Without a word, Kaidan set aside the datapad and pushed himself up from the couch, moving towards the bed. Shepard didn't lift her head from the pillow as she felt the mattress shift beneath her when he slid onto the bed. As his arms came around her, she gripped the cushion closer, then abruptly pushed it away, turning into him and sliding her arms around his torso. Her head came to rest on his shoulder and he pressed his cheek to hers, taking a single cleansing breath of her. "Kaidan," she murmured in a thick voice as she held him close. His arms tightened at the sound of his name on her breath and he tilted his head until he could look into her eyes. Their gazes locked for a breathless moment, then lips met lips in a kiss that should have been tender, but held too much desperation for gentleness.

"I love you." The words whispered against each other – his and hers, spoken at the same time, two voices made one in a simple declaration. With a sobbing laugh, she eased back, resting her forehead against his as her eyes slid closed. His fingers traced circles over her hips as he merely held her for a long moment, grateful for the opportunity to do just that. "Shepard?"

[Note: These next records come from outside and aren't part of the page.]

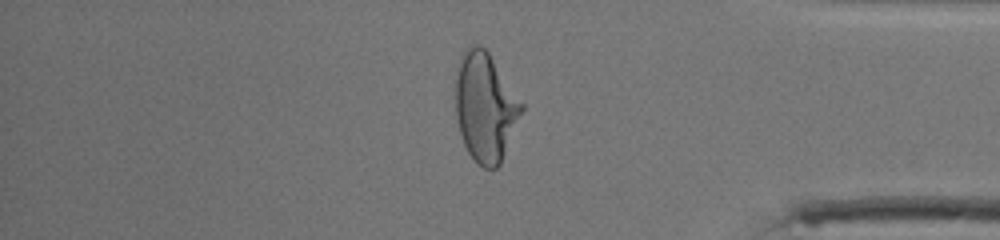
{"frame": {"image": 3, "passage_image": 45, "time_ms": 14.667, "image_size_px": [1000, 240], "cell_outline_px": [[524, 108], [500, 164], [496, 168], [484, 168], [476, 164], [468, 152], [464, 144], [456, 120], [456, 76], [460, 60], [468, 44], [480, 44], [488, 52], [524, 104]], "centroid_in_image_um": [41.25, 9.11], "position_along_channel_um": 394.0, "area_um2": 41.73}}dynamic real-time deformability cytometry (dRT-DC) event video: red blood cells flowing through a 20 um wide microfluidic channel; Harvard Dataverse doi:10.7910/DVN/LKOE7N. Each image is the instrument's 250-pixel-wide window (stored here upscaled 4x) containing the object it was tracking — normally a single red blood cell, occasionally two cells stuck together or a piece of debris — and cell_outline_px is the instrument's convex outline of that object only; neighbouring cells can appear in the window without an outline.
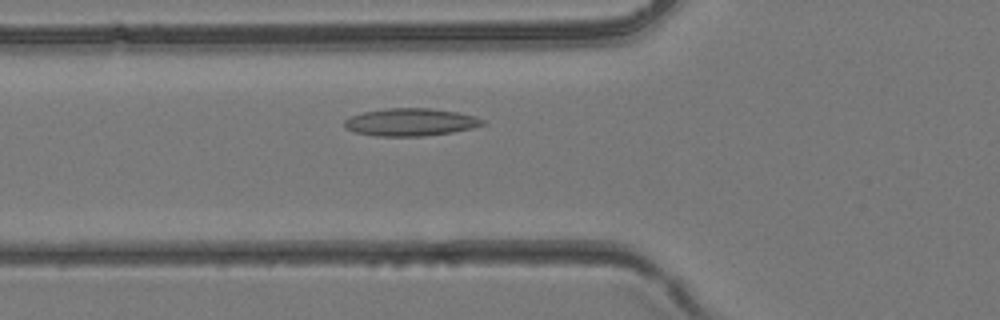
{"species": "common noctule bat (a hibernating species)", "species_latin": "Nyctalus noctula", "temperature_condition": "room temperature", "stored_images_in_passage": 32, "camera_frame_rate_fps": 3000, "um_per_image_px": 0.085, "animal": {"sex": "female", "body_mass_g": 24.6, "forearm_length_mm": 56.2}, "frame": {"image": 1, "passage_image": 7, "time_ms": 2.0, "image_size_px": [1000, 320], "cell_outline_px": [[488, 124], [472, 128], [452, 132], [424, 136], [376, 136], [356, 132], [344, 128], [344, 120], [352, 116], [364, 112], [384, 108], [428, 108], [456, 112], [476, 116], [484, 120]], "centroid_in_image_um": [34.92, 10.38], "position_along_channel_um": 90.9, "area_um2": 22.25}}
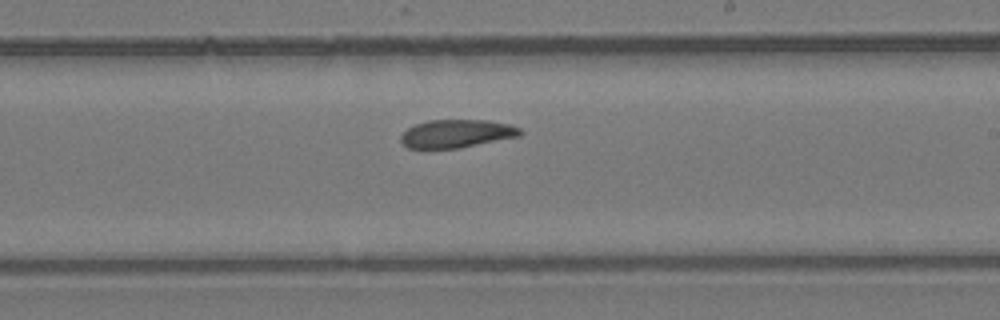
{"frame": {"image": 2, "passage_image": 17, "time_ms": 5.333, "image_size_px": [1000, 320], "cell_outline_px": [[524, 132], [520, 136], [460, 148], [408, 148], [400, 144], [400, 136], [408, 128], [416, 124], [428, 120], [488, 120], [508, 124], [520, 128]], "centroid_in_image_um": [38.81, 11.36], "position_along_channel_um": 250.2, "area_um2": 19.65}}
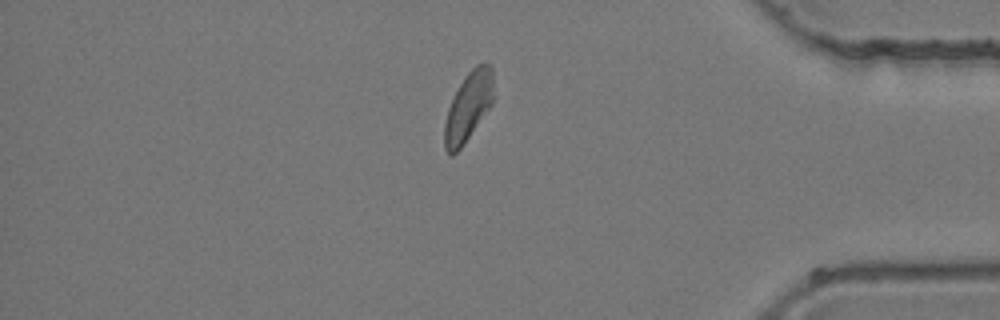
{"frame": {"image": 3, "passage_image": 28, "time_ms": 9.0, "image_size_px": [1000, 320], "cell_outline_px": [[492, 104], [460, 148], [452, 156], [444, 148], [444, 124], [448, 108], [464, 76], [476, 64], [484, 60], [492, 64]], "centroid_in_image_um": [39.8, 9.01], "position_along_channel_um": 395.4, "area_um2": 19.48}}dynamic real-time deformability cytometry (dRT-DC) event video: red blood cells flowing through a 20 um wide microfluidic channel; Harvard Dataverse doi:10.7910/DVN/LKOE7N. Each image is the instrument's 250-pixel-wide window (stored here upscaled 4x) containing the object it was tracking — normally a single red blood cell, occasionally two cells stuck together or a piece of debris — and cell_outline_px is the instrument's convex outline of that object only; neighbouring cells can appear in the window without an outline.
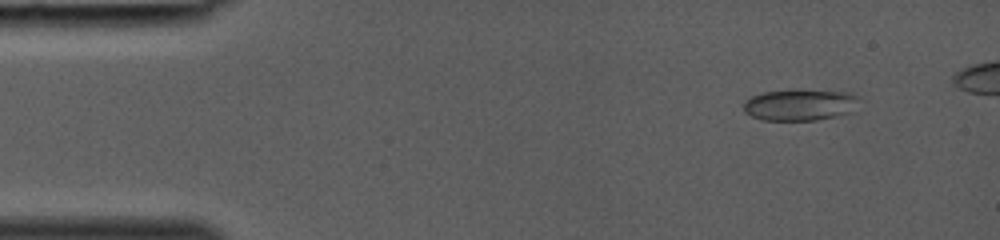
{"species": "common noctule bat (a hibernating species)", "species_latin": "Nyctalus noctula", "temperature_condition": "room temperature", "stored_images_in_passage": 36, "camera_frame_rate_fps": 3000, "um_per_image_px": 0.085, "animal": {"sex": "female", "body_mass_g": 19.0, "forearm_length_mm": 53.3}, "frame": {"image": 1, "passage_image": 4, "time_ms": 1.0, "image_size_px": [1000, 240], "cell_outline_px": [[860, 96], [848, 112], [836, 116], [816, 120], [760, 120], [744, 112], [744, 100], [752, 96], [764, 92], [796, 88], [852, 92]], "centroid_in_image_um": [67.95, 8.88], "position_along_channel_um": 17.0, "area_um2": 21.44}}
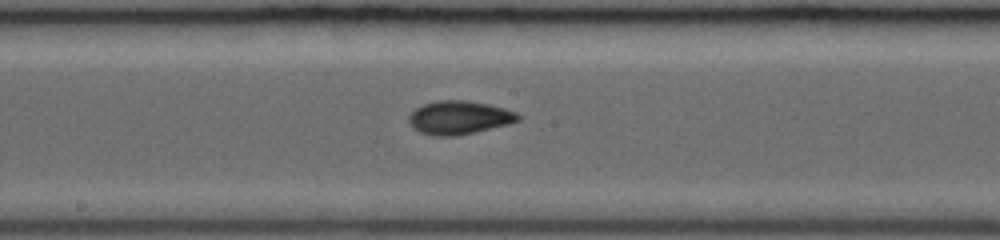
{"frame": {"image": 2, "passage_image": 21, "time_ms": 6.667, "image_size_px": [1000, 240], "cell_outline_px": [[520, 120], [508, 124], [456, 136], [432, 136], [420, 132], [412, 128], [408, 124], [408, 116], [416, 108], [424, 104], [440, 100], [464, 100], [488, 104], [504, 108], [516, 112], [520, 116]], "centroid_in_image_um": [38.99, 10.0], "position_along_channel_um": 209.2, "area_um2": 21.27}}
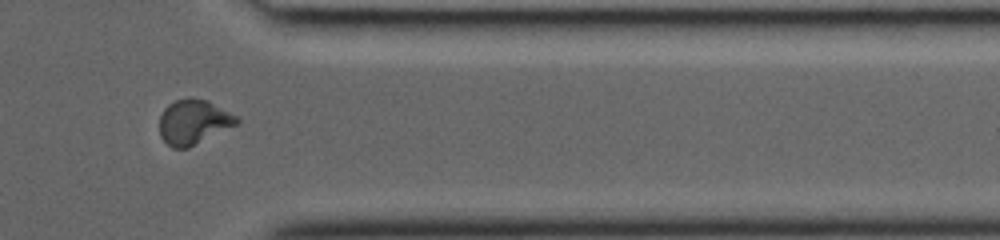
{"frame": {"image": 3, "passage_image": 32, "time_ms": 10.333, "image_size_px": [1000, 240], "cell_outline_px": [[240, 120], [236, 124], [188, 148], [172, 148], [160, 136], [160, 116], [164, 108], [168, 104], [176, 100], [192, 96], [208, 100], [236, 116]], "centroid_in_image_um": [16.42, 10.34], "position_along_channel_um": 395.0, "area_um2": 20.0}}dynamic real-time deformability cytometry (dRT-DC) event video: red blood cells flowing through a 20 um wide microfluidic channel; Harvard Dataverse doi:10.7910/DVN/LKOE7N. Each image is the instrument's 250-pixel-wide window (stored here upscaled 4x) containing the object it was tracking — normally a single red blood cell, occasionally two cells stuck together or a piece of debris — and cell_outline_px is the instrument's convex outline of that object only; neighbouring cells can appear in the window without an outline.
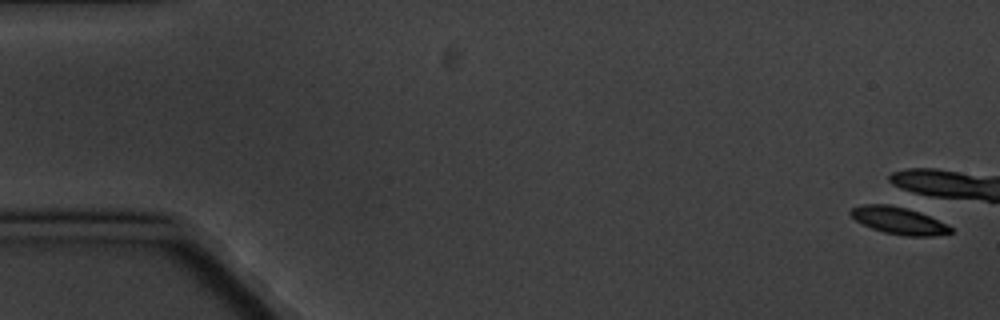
{"species": "common noctule bat (a hibernating species)", "species_latin": "Nyctalus noctula", "temperature_condition": "cold", "stored_images_in_passage": 1, "camera_frame_rate_fps": 3000, "um_per_image_px": 0.085, "animal": {"sex": "male", "body_mass_g": 20.1, "forearm_length_mm": 53.5}, "frame": {"image": 1, "passage_image": 1, "time_ms": 0.0, "image_size_px": [1000, 320], "cell_outline_px": [[952, 232], [932, 236], [904, 236], [884, 232], [872, 228], [856, 220], [848, 212], [852, 208], [864, 204], [888, 204], [912, 208], [948, 224], [952, 228]], "centroid_in_image_um": [76.42, 18.73], "position_along_channel_um": 8.6, "area_um2": 15.95}}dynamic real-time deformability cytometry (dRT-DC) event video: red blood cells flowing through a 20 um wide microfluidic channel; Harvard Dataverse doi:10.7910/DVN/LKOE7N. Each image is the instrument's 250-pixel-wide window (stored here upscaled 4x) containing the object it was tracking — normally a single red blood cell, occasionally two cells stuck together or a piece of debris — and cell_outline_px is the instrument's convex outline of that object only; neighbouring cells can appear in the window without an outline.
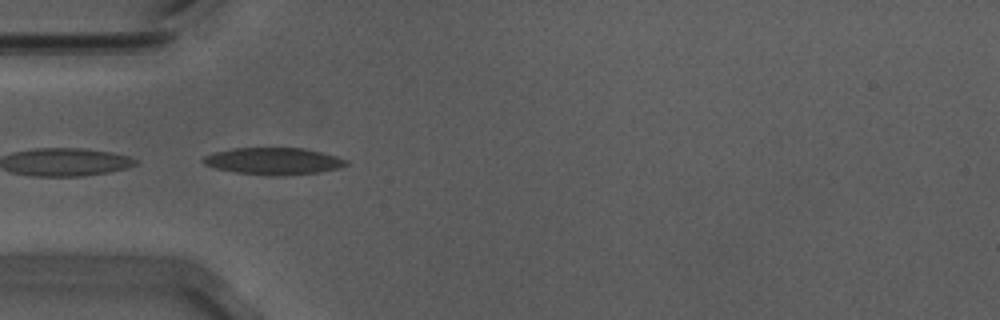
{"species": "Egyptian fruit bat (a non-hibernating species)", "species_latin": "Rousettus aegyptiacus", "temperature_condition": "warm", "stored_images_in_passage": 25, "camera_frame_rate_fps": 3000, "um_per_image_px": 0.085, "animal": {"sex": "male"}, "frame": {"image": 1, "passage_image": 1, "time_ms": 0.0, "image_size_px": [1000, 320], "cell_outline_px": [[348, 164], [340, 168], [320, 172], [284, 176], [268, 176], [236, 172], [212, 168], [204, 164], [200, 160], [204, 156], [212, 152], [232, 148], [304, 148], [336, 156], [348, 160]], "centroid_in_image_um": [23.21, 13.7], "position_along_channel_um": 61.8, "area_um2": 22.77}}
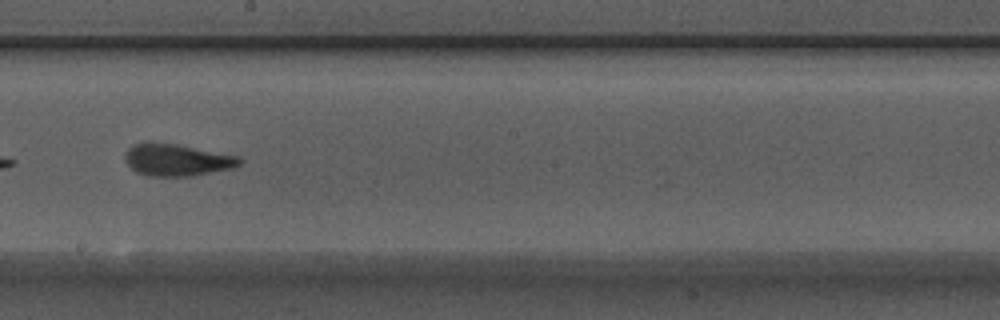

"Hmm?" came her lazy, husky reply, and he couldn't help but grin as she tilted her head slightly, brushing her lips along the corner of his mouth before making her way to trace his jawline; just a feather-light caress of her mouth on his skin that had a constant shiver running up his spine.

He took a moment to catch his breath after a swipe of her tongue over his earlobe made it shudder out unsteadily, and when her teeth replaced her tongue, he couldn't quite bite back a groan. Stubbornly, though: "Why didn't you just take the datapad from me? We both know you could ha-" Anything else he had to say was swallowed by her mouth as it returned for a long, hungry kiss.

"Yes," she said simply as she pulled back, her fingers already busy at the buttons of her night shirt, distracting him from anything but the task she clearly intended to set him to. "I could have." And if he had a retort, it was lost when the soft white cotton slid from her shoulders, pooling about her kneeling body as she gazed expectantly at him, one arching brow raised in inquiry.

Nothing more was said that night; nothing more needed to be said. As the hours stretched before them, they shared without words the love and the need that each felt for the other, for once – finally – in complete accord and unity.